Action item: Would you retype exactly the lines below, starting with the one that has "Figure 6. Zonal" and going on through the one that has "Figure 2: Distribution", with no pictures and nothing else?

The records:
++++++++++++++++++++
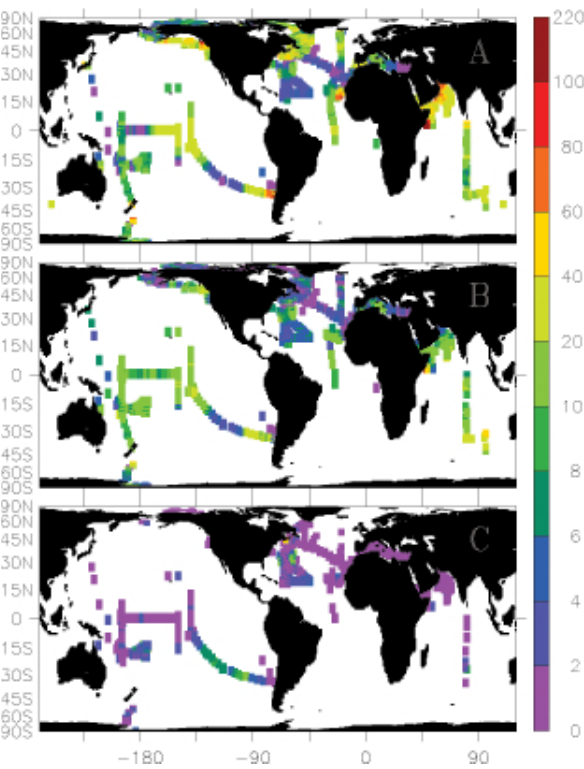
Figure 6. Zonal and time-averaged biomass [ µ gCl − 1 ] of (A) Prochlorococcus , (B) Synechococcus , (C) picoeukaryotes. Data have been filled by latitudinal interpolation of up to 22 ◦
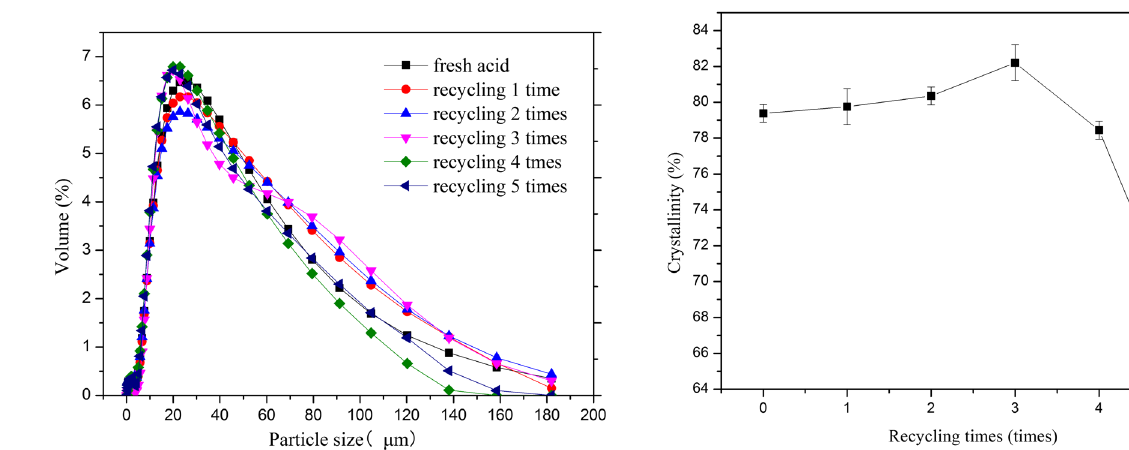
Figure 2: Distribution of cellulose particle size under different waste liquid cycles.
++++++++++++++++++++
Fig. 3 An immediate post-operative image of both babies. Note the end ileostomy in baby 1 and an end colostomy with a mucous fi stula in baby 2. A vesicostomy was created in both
++++++++++++++++++++
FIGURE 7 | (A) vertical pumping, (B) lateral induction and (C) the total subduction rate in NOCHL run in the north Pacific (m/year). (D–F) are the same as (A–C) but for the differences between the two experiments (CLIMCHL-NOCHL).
++++++++++++++++++++
Task result:
Figure 6. Zonal and time-averaged biomass [ µ gCl − 1 ] of (A) Prochlorococcus , (B) Synechococcus , (C) picoeukaryotes. Data have been filled by latitudinal interpolation of up to 22 ◦
Figure 2: Distribution of cellulose particle size under different waste liquid cycles.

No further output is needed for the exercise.